:: Given exercise ::
Find every line in the records below that contains the string "kitti", and copy each of those lines. Case counts.

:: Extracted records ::
------------------------------------------------
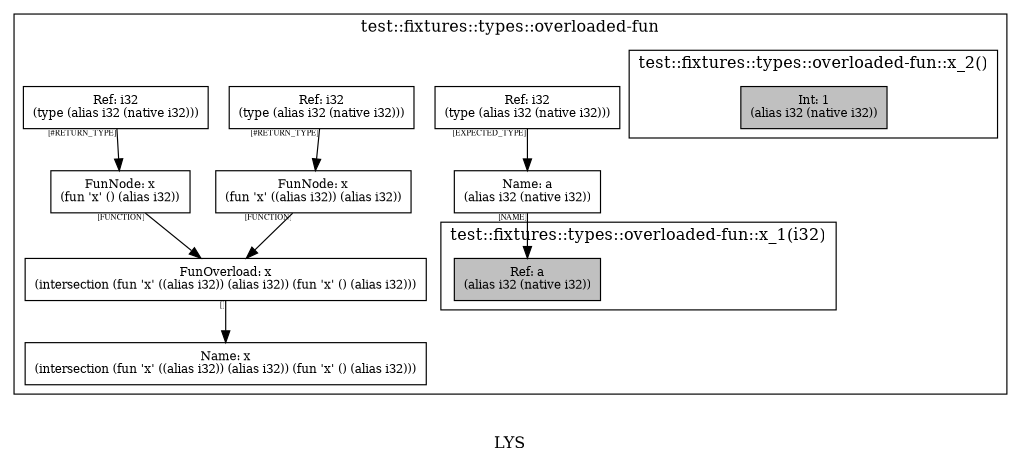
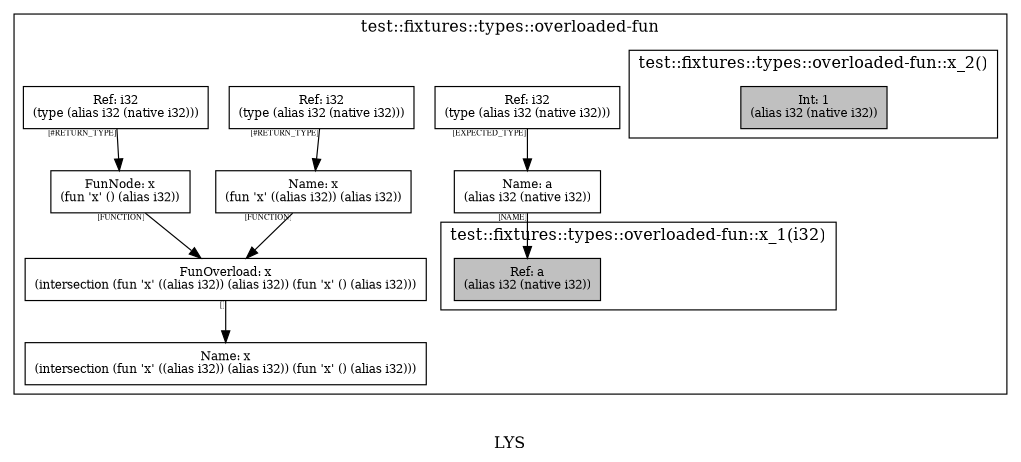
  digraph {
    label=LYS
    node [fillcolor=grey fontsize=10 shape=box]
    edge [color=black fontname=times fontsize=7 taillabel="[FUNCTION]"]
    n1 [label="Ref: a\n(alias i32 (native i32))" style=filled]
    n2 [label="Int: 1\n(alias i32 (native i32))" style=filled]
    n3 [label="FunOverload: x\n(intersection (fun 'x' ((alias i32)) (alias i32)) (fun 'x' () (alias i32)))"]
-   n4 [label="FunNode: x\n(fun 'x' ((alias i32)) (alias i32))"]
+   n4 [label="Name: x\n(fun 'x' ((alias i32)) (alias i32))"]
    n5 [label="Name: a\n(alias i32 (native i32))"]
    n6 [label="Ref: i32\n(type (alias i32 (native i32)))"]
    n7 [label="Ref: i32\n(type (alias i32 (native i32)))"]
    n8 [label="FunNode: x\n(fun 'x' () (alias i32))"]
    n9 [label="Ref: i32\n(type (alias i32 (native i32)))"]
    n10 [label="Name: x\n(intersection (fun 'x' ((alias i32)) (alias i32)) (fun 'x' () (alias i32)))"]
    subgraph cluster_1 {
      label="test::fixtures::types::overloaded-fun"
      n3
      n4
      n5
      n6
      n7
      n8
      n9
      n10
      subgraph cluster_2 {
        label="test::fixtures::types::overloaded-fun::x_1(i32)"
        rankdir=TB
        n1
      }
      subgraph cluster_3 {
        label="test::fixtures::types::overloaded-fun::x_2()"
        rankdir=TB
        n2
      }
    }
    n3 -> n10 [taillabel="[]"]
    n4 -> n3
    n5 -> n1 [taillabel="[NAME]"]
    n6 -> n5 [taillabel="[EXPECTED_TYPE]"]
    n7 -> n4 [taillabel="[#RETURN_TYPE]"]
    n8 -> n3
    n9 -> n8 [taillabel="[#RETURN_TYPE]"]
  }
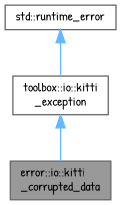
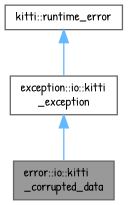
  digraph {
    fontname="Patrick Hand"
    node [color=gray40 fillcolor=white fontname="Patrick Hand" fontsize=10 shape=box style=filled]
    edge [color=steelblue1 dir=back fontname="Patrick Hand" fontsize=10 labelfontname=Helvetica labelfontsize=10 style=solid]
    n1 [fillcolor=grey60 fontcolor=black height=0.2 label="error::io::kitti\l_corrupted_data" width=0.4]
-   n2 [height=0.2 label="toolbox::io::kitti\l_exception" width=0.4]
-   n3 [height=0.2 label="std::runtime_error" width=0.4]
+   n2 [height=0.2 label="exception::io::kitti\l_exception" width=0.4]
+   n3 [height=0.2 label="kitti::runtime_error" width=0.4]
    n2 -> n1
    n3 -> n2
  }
------------------------------------------------
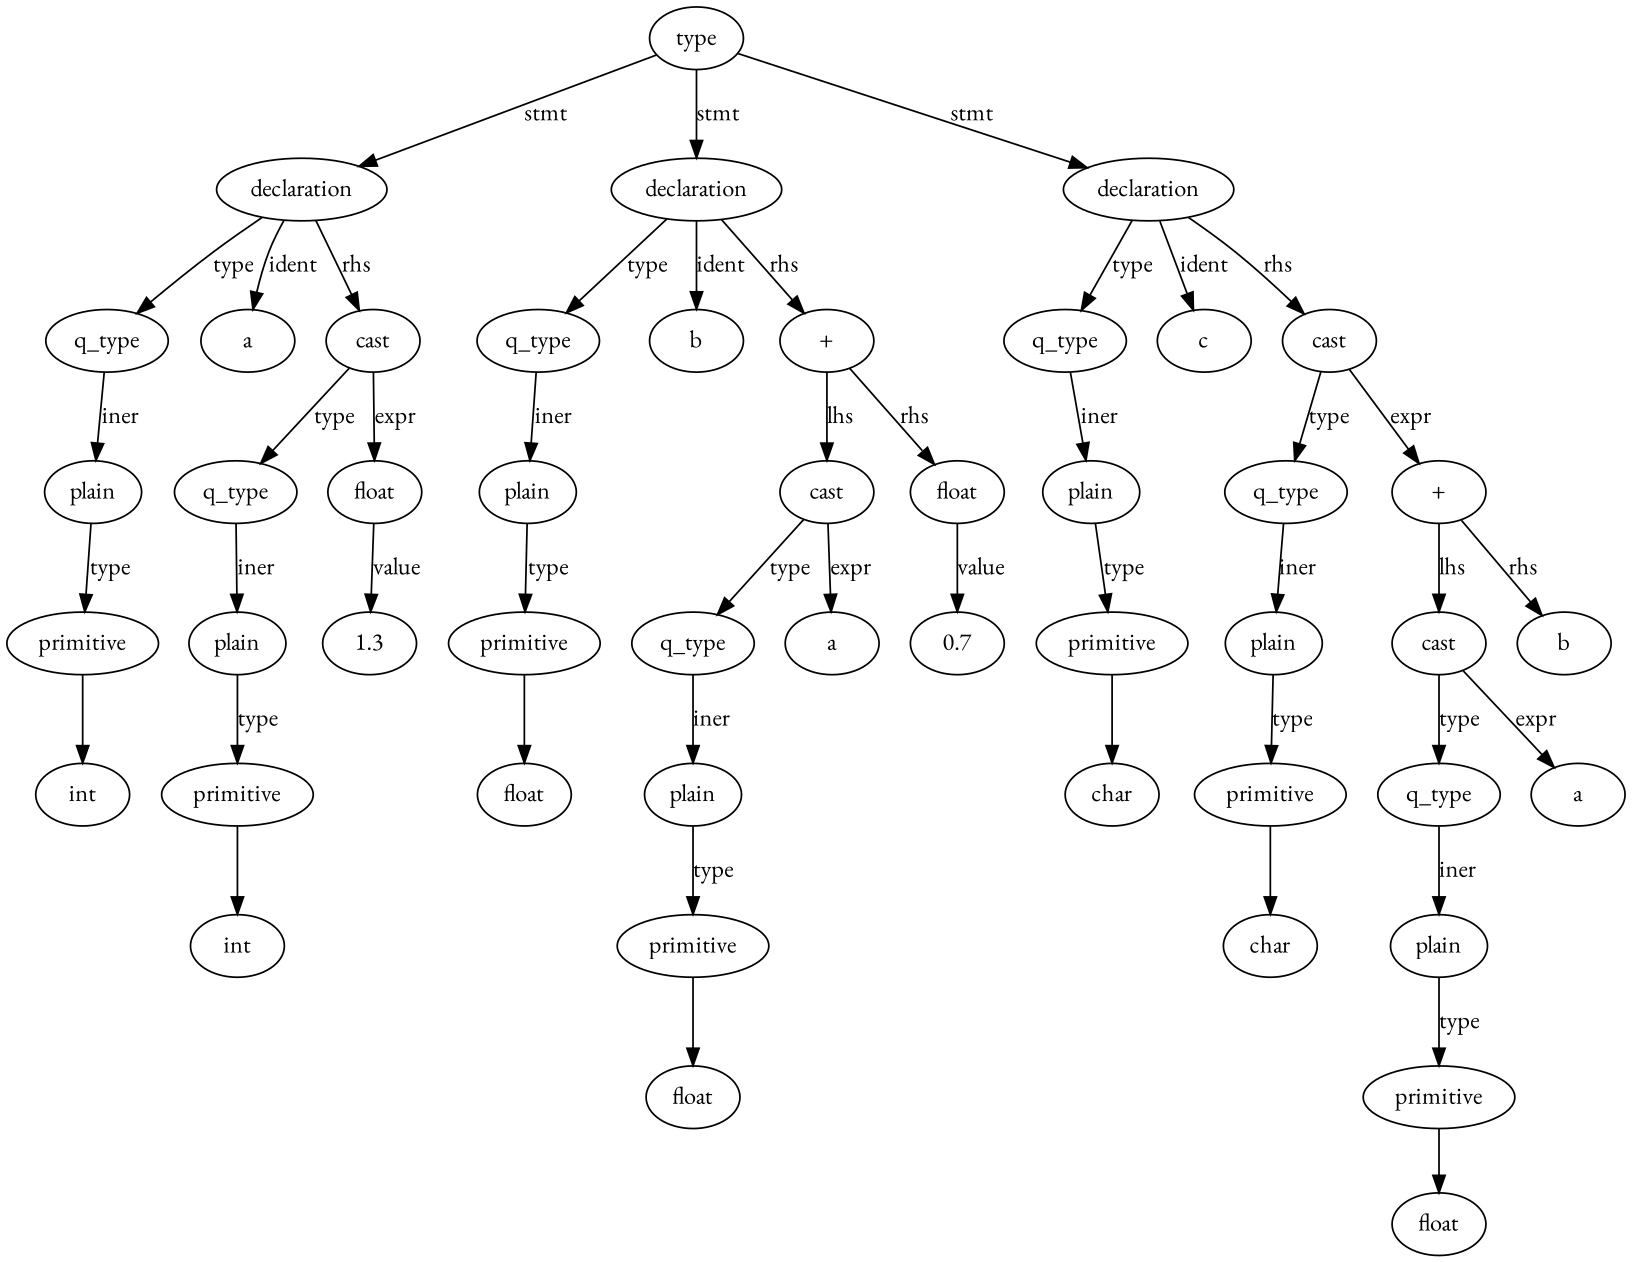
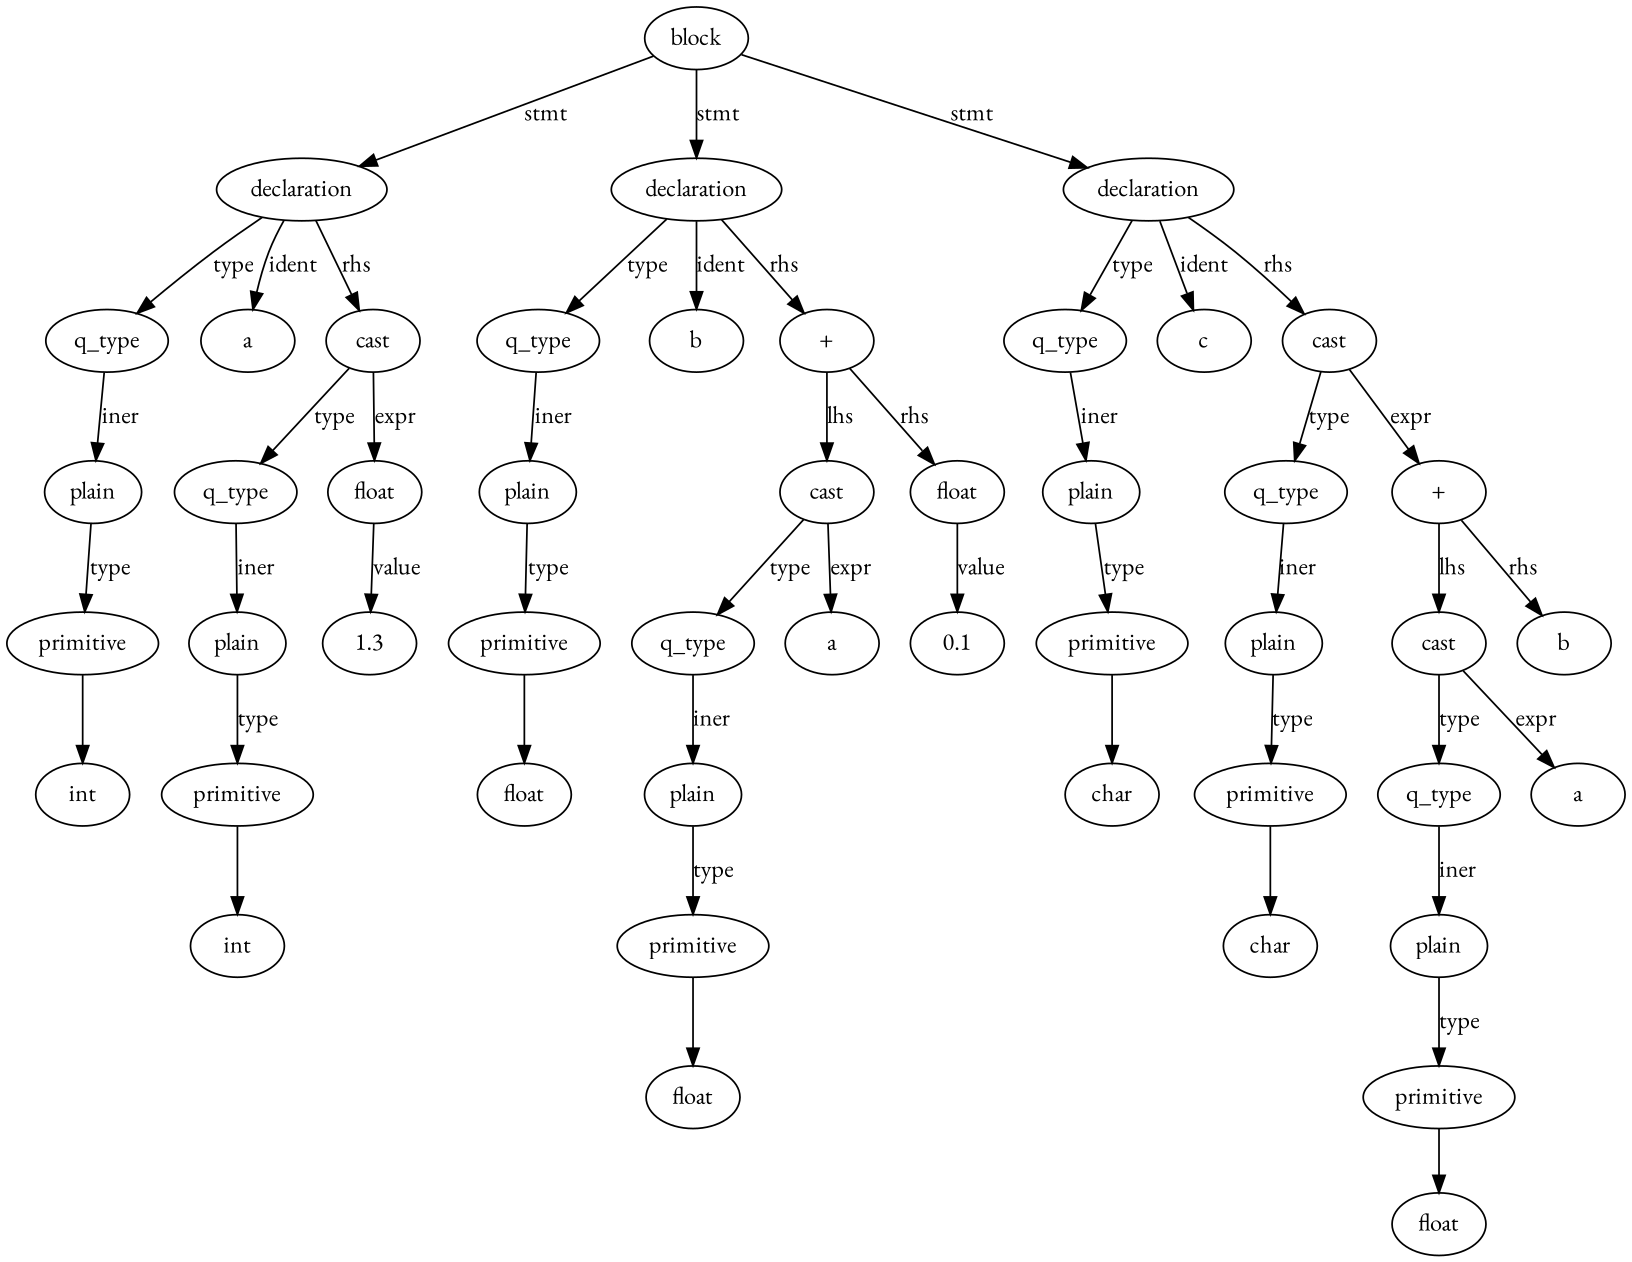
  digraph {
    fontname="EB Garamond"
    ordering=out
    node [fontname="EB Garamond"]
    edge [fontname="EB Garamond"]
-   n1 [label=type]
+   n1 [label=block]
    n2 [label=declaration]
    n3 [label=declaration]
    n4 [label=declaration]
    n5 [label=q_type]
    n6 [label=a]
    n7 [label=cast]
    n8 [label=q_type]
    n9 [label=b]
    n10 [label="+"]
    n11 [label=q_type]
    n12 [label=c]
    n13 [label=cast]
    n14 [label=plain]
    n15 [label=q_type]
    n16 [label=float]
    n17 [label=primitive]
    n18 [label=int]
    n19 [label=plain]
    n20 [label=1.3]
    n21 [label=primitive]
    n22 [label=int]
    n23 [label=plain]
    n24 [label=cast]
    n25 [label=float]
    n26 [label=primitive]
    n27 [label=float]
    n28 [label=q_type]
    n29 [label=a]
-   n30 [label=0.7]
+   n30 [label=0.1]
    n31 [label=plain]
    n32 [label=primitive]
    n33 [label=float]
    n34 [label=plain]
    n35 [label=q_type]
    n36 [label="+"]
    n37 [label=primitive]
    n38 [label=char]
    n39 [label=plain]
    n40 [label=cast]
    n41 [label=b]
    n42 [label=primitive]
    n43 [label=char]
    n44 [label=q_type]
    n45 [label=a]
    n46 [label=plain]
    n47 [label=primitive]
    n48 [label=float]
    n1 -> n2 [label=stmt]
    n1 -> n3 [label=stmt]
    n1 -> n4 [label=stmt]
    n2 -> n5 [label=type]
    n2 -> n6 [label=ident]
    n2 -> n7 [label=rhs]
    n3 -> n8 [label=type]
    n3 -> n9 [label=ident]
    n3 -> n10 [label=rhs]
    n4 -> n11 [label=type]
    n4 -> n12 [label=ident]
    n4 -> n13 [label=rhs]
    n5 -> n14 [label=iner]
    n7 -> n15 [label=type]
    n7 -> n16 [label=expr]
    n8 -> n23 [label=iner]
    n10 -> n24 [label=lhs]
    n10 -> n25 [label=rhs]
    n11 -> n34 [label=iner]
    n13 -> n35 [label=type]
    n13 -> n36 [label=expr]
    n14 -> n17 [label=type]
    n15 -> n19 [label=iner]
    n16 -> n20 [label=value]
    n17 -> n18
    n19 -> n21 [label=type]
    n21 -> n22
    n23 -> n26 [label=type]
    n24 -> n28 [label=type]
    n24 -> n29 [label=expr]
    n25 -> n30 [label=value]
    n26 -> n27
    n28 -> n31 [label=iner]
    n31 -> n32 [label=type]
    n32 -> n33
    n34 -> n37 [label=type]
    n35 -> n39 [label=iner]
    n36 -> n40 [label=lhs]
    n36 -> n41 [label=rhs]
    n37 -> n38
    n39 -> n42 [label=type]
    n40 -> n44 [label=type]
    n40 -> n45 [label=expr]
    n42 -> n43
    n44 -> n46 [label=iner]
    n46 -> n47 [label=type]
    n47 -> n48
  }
------------------------------------------------
:: Task result ::
    n1 [fillcolor=grey60 fontcolor=black height=0.2 label="error::io::kitti\l_corrupted_data" width=0.4]
-   n2 [height=0.2 label="toolbox::io::kitti\l_exception" width=0.4]
+   n2 [height=0.2 label="exception::io::kitti\l_exception" width=0.4]
+   n3 [height=0.2 label="kitti::runtime_error" width=0.4]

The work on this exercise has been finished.